In tweede lid wordt een directe koppeling gelegd tussen de rechten en verplichtingen van uitkeringsgerechtigden: het recht op een uitkering is altijd verbonden aan de plicht zich in te zetten om weer onafhankelijk van de uitkering te worden. Dit betekent dat de vaststelling van de hoogte van de uitkering niet alleen afhangt van de toepasselijke uitkeringsnorm en de beschikbare middelen van de belanghebbende, maar ook van de mate waarin de opgelegde verplichtingen worden nagekomen.

Wanneer het college tot het oordeel komt dat een bijstandsgerechtigde zijn verplichtingen niet of in onvoldoende mate nakomt, wordt de uitkering verlaagd.

Er is dus geen sprake van een bevoegdheid, maar van een verplichting.

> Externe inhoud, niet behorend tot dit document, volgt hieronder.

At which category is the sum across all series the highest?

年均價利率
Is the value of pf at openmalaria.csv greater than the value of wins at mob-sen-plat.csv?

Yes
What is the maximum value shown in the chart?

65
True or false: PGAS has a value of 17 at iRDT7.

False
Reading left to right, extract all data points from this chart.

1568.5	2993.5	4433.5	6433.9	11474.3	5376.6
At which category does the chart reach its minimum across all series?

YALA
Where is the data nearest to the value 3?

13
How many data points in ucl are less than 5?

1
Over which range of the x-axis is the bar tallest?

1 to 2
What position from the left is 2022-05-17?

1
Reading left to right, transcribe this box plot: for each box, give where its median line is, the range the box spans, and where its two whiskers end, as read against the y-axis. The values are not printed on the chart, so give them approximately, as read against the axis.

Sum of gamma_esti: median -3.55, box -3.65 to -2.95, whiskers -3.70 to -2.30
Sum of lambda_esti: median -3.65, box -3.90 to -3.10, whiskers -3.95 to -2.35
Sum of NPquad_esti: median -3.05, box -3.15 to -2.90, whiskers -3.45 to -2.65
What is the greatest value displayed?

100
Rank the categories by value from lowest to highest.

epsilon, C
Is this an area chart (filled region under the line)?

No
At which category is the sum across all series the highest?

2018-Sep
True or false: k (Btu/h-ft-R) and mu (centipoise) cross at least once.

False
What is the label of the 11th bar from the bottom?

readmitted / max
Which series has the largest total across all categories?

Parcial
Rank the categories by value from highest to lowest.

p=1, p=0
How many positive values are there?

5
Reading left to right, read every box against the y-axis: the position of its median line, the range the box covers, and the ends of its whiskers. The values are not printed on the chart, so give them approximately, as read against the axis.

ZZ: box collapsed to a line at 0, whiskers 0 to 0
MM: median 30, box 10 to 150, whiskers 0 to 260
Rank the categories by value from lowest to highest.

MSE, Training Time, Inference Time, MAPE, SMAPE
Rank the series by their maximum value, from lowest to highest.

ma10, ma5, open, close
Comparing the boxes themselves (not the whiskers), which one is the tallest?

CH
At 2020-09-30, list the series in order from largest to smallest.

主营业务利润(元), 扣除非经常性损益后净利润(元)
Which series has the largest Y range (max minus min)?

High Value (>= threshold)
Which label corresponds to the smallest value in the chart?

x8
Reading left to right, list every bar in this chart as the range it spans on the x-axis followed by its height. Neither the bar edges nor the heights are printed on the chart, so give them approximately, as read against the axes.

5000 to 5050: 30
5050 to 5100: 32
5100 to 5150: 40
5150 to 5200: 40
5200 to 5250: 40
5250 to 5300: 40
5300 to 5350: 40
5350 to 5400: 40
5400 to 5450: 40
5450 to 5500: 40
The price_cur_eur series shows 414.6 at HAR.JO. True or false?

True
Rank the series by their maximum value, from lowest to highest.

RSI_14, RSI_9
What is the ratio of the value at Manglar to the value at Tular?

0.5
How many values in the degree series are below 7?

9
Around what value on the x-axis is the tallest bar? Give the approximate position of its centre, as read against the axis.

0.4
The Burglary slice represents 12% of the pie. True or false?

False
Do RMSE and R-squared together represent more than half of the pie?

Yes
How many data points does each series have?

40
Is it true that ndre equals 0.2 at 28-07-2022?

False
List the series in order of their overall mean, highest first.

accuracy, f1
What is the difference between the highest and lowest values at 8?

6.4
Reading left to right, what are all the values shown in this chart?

Alleen wanneer iedere vorm van verwijtbaarheid ontbreekt, ziet het college af van zo’n verlaging.

Verlaging van de uitkering moet plaatsvinden overeenkomstig een door de gemeenteraad vast te stellen verordening. Dit is de maatregelenverordening.

De term ‘maatregel’

Het verlagen van de bijstand op grond van het feit dat de belanghebbende zijn verplichtingen niet of in onvoldoende mate is nagekomen, wordt in de terminologie van de WWB aangeduid als het afstemmen van de uitkering op de mate waarin de belanghebbende de opgelegde verplichtingen nakomt. Met de begrip ‘afstemmen’ wordt het uitgangspunt van de WWB benadrukt dat rechten en plichten één kant van dezelfde medaille vormen.

Het opleggen van een maatregel is géén punitieve sanctie is, waarbij het leedtoevoegend karakter voorop staat, maar een reparatoire sanctie (ook wel herstelsanctie genoemd), gericht op het (weer) in overeenstemming brengen van de hoogte van de bijstand met de mate waarin de bijstandsgerechtigde de aan de uitkering verbonden verplichtingen nakomt.

Het verlagen van de bijstand

Op grond van artikel 18, tweede lid, WWB kan zowel de bijstand (dat wil zeggen: algemene bijstand en bijzondere bijstand) als de langdurigheidstoeslag worden verlaagd.

In deze verordening is er voor gekozen dat maatregelen in beginsel worden opgelegd over de bijstandsnorm (de op belanghebbende van toepassing zijnde norm plus eventuele toeslagen).

In deze verordening wordt het mogelijk gemaakt om in incidentele gevallen een maatregel toe te passen op de langdurigheidstoeslag.

De sanctie die hierop rust is niet het verlagen van de langdurigheidstoeslag, maar het weigeren van deze toeslag.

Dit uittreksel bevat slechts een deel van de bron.